» MATERIAL PROVIDED:
=======

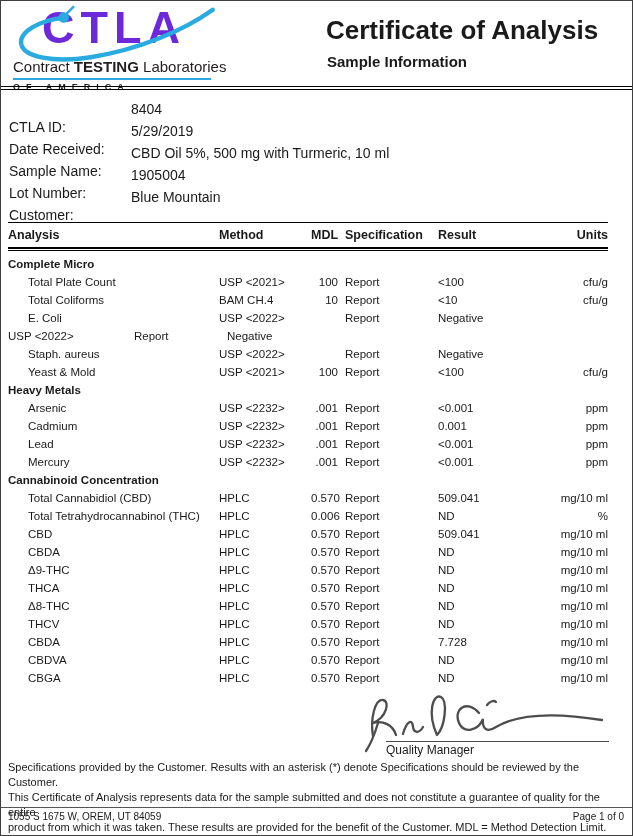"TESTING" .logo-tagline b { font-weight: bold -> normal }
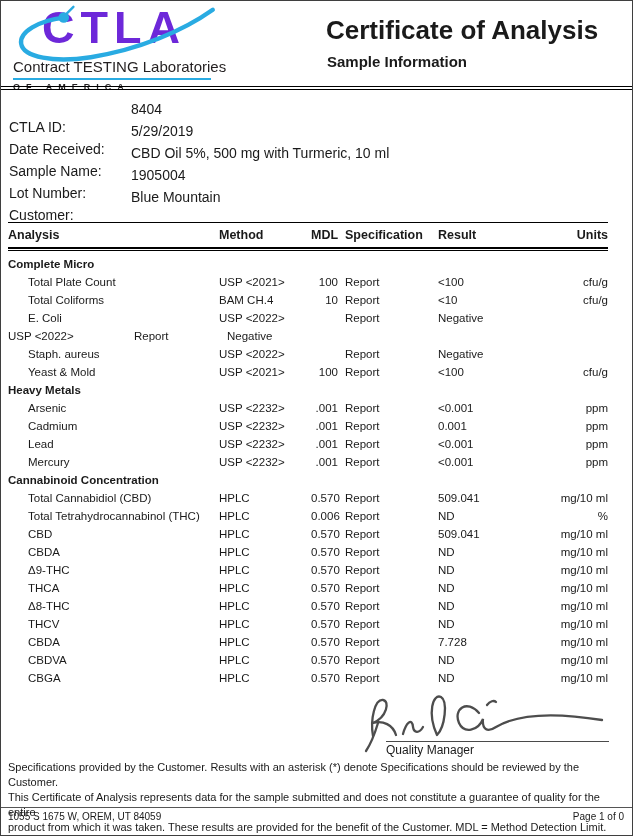"OF AMERICA" .logo-subline { font-weight: bold -> normal; text-align: none -> center }
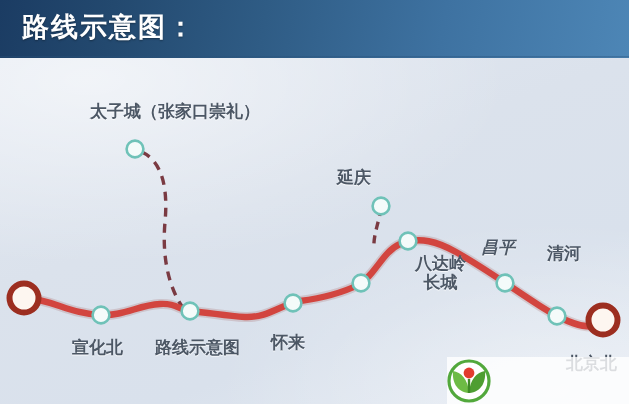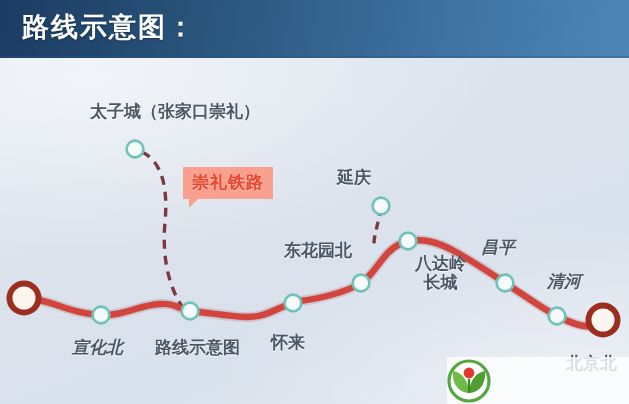"崇礼铁路" div.callout { html: <div>崇礼铁路</div> -> none }
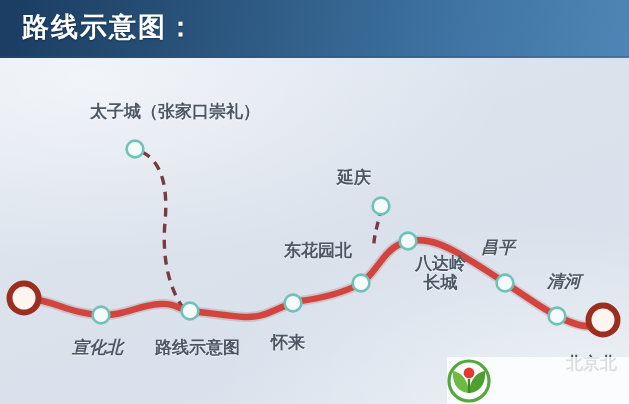"东花园北" div.stn-label { html: <div>东花园北</div> -> none }
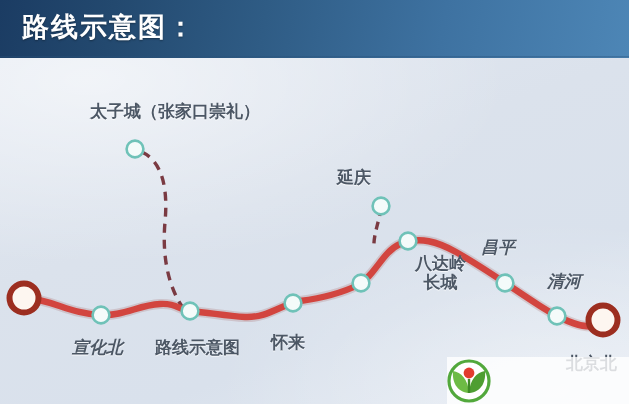"清河" div.stn-label { font-style: italic -> none; top: 214px -> 186px }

=======

» WHAT YOU SHOULD DO:
Once you find the line containing "html: <div>东花园北</div> ->", retype it and every line after it through the last line of the records above, exactly. Add nothing else, and leave out the pictures.

» ANSWER TO THE EXERCISE:
"东花园北" div.stn-label { html: <div>东花园北</div> -> none }
"清河" div.stn-label { font-style: italic -> none; top: 214px -> 186px }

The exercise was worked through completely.